Upon understanding that it is essential to avoid gluten if you are unfortunate enough to have CD, conceivably somewhat beneficial if NGCS actually exists and you also happen to have it, then even potentially harmful to avoid gluten and likely beneficial to consume it within whole grains if no inherent gluten or wheat sensitivity is present, how can we be sure that we are doing the right thing? Well, the first thing to do is begin your inquiry from a position of incredulity, you probably don’t have one of these problems; the next step is to ensure that you are receiving your diagnosis from a scientific medical professional who can support their claim with evidence specific to you: that being anything from a tTG or IgE Intolerance Panel, a blood test conducted to check intolerances of various foods, to a sequencing of your genome, which is surprisingly affordable at this point. All of these, options are available at request from your doctor or a private lab and are definitely preferable versus a cookie-cutter recommendation from a hack of a coach or trainer with no grounds to be encouraging you to avoid gluten, or any food group whatsoever for that matter.
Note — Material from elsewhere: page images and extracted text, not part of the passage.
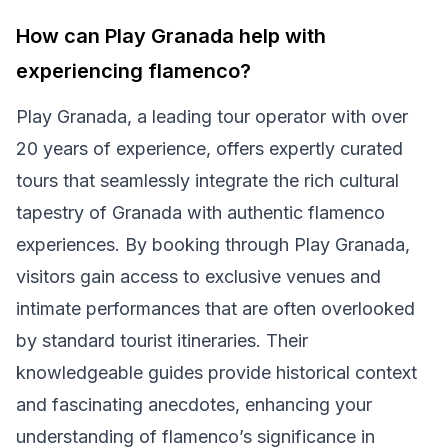
How can Play Granada help with
experiencing flamenco?
Play Granada, a leading tour operator with over
20 years of experience, offers expertly curated
tours that seamlessly integrate the rich cultural
tapestry of Granada with authentic flamenco
experiences. By booking through Play Granada,
visitors gain access to exclusive venues and
intimate performances that are often overlooked
by standard tourist itineraries. Their
knowledgeable guides provide historical context
and fascinating anecdotes, enhancing your
understanding of flamenco’s significance in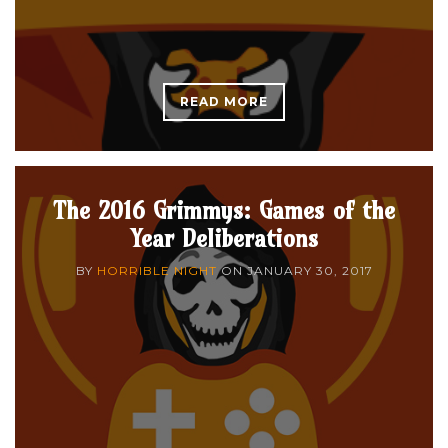
READ MORE
The 2016 Grimmys: Games of the
Year Deliberations
BY
HORRIBLE NIGHT
ON
JANUARY 30, 2017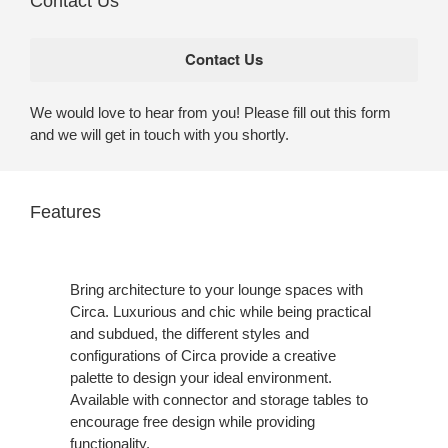
Contact Us
We would love to hear from you! Please fill out this form
and we will get in touch with you shortly.
Features
Bring architecture to your lounge spaces with
Circa. Luxurious and chic while being practical
and subdued, the different styles and
configurations of Circa provide a creative
palette to design your ideal environment.
Available with connector and storage tables to
encourage free design while providing
functionality.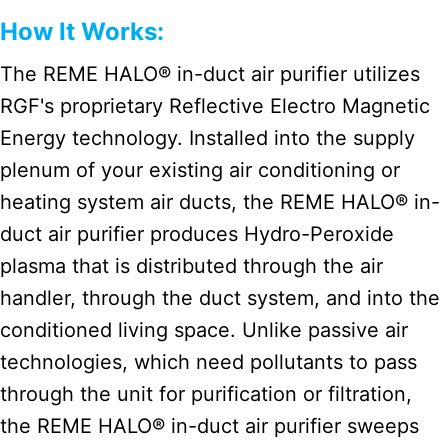
How It Works:
The REME HALO® in-duct air purifier utilizes
RGF's proprietary Reflective Electro Magnetic
Energy technology. Installed into the supply
plenum of your existing air conditioning or
heating system air ducts, the REME HALO® in-
duct air purifier produces Hydro-Peroxide
plasma that is distributed through the air
handler, through the duct system, and into the
conditioned living space. Unlike passive air
technologies, which need pollutants to pass
through the unit for purification or filtration,
the REME HALO® in-duct air purifier sweeps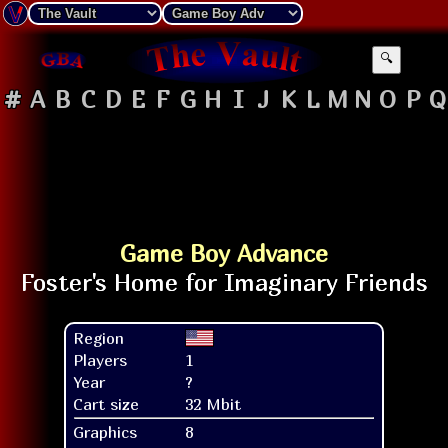
🔍
#
A
B
C
D
E
F
G
H
I
J
K
L
M
N
O
P
Q
Game Boy Advance
Region
Players
1
Year
?
Cart size
32 Mbit
Graphics
8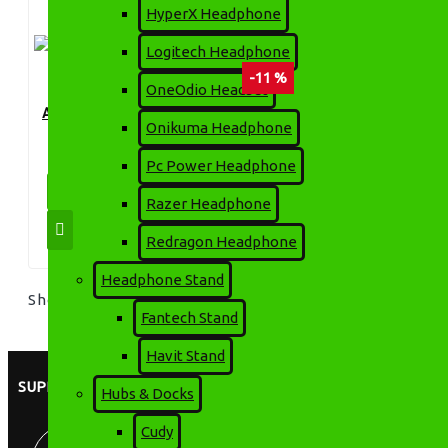
HyperX Headphone
Logitech Headphone
-11 %
OneOdio Headset
APOLLO 650VA 300W UPS
Onikuma Headphone
3,399৳
3,800৳
Pc Power Headphone
ADD TO CART
Razer Headphone
Redragon Headphone
Headphone Stand
Showing 1 to 1 of 1 (1 Pages)
Fantech Stand
Havit Stand
SUPPORT
Hubs & Docks
Cudy
8:00 AM - 9:00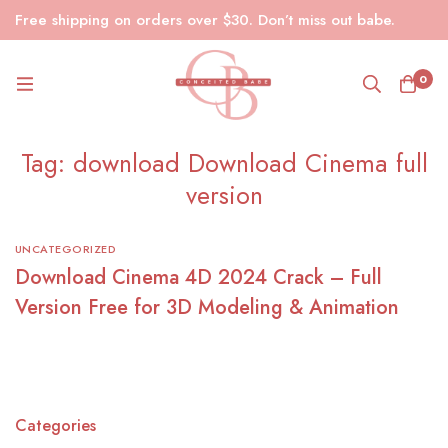
Free shipping on orders over $30. Don’t miss out babe.
0
Tag: download Download Cinema full
version
UNCATEGORIZED
Download Cinema 4D 2024 Crack – Full
Version Free for 3D Modeling & Animation
Categories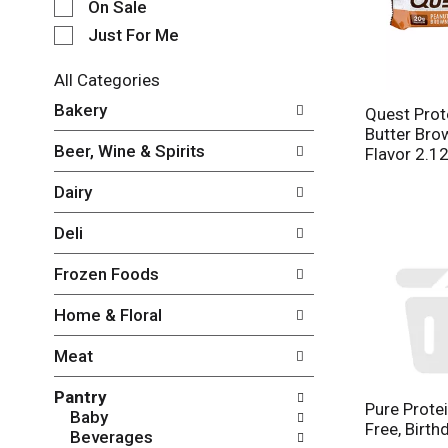
e
On Sale
c
Just For Me
t
i
All Categories
o
S
n
Bakery
Quest Prot
e
o
Butter Br
l
f
Beer, Wine & Spirits
Flavor 2.1
e
t
c
h
Dairy
t
e
i
f
Deli
o
o
n
l
Frozen Foods
o
l
f
o
Home & Floral
t
w
h
i
Meat
e
n
f
g
Pantry
o
c
Pure Protei
Baby
l
h
Free, Birth
Beverages
l
e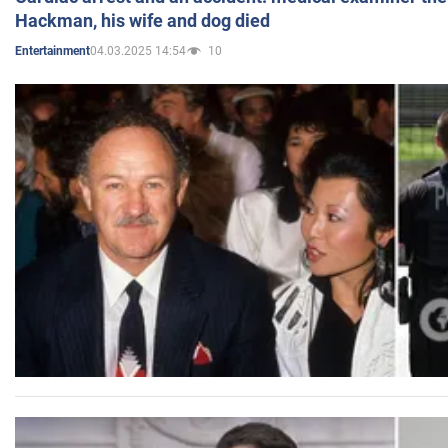
Hackman, his wife and dog died
04.03.2025 14:54
10
Entertainment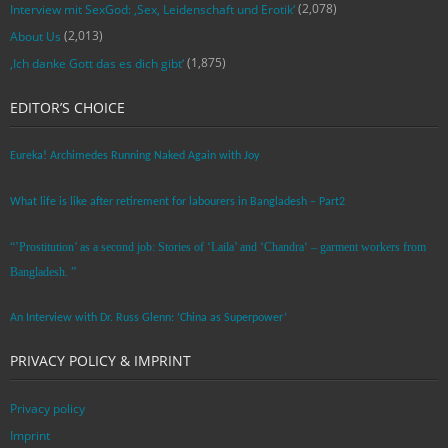
(2,078)
Interview mit SexGod: ‚Sex, Leidenschaft und Erotik‘
(2,013)
About Us
(1,875)
‚Ich danke Gott das es dich gibt‘
EDITOR’S CHOICE
Eureka! Archimedes Running Naked Again with Joy
What life is like after retirement for labourers in Bangladesh – Part2
“’Prostitution’ as a second job: Stories of ‘Laila’ and ‘Chandra‘ – garment workers from
Bangladesh. ”
An Interview with Dr. Russ Glenn: ‘China as Superpower’
PRIVACY POLICY & IMPRINT
Privacy policy
Imprint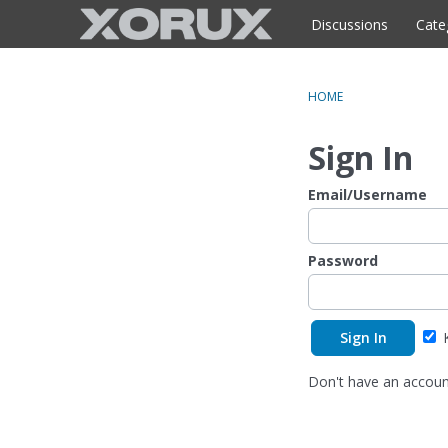
o
c
Discussions
Cate
o
n
t
HOME
e
n
Sign In
t
Email/Username
Password
K
Don't have an accou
When it comes to fat loss it’s easy to understand the desire to reduce the problem of unwanted weight gain to a single factor, when someone says “it’s not your fault, you’ve just been eating this nefarious gluten without knowing it the whole time”, we want to believe them. You may even be successful in your efforts to lose weight if after removing food containing gluten from your diet you do not replace it with anything else. Why is this? Simply because you have created a reduction in net calories consumed, this is clear when you understand the dynamics of physiological energy balance but could incorrectly inform an individual that does not that removing gluten was a necessary or beneficial intervention, further cementing this erroneous belief.
But the reality is that it’s just another thing that’s really not worth wasting any concern or energy on. These kind of misdirections are commonplace in the fitness industry and serve only to drain your reserves of patience, tolerance, discipline, whatever you want to call it our capacity to act against our own momentary will for our own greater good is a limited resource that is much better spent elsewhere. It is in this sapping of our resilience that such concepts truly cause the most damage, in addition to the needless financial costs involved.
 Gujral, Naiyana, Hugh J. Freeman, and A. B. Thomson. “Celiac disease: prevalence, diagnosis, pathogenesis and treatment.” World J Gastroenterol 18.42 (2012): 6036-6059.
 DiGiacomo DV, Tennyson CA, Green PH, Demmer RT. Prevalence of gluten-free diet adherence among individuals without celiac disease in the USA: results from the Continuous National Health and Nutrition Examination Survey 2009-2010. Scand J Gastroenterol 2013; 48:921-5.
 Rubio-Tapia A, Ludvigsson JF, Brantner TL, Murray JA, Everhart JE. The prevalence of celiac disease in the United States. Am J Gastroenterol 2012; 107:1538-44. quiz 7, 45.
 Sapone A, Bai JC, Ciacci C, Dolinsek J, Green PH, Hadjivassiliou M, et al. Spectrum of gluten-related disorders: consensus on new nomenclature and classification. BMC Med 2012; 10:13.
 Zong, Geng, et al. “Whole Grain Intake is Inversely Associated with Mortality From All Causes, Cardiovascular Disease, and Cancer in a Dose-response Manner, a Meta-analysis of Prospective Cohort Studies.” CIRCULATION. Vol. 133. TWO COMMERCE SQ, 2001 MARKET ST, PHILADELPHIA, PA 19103 USA: LIPPINCOTT WILLIAMS & WILKINS, 2016.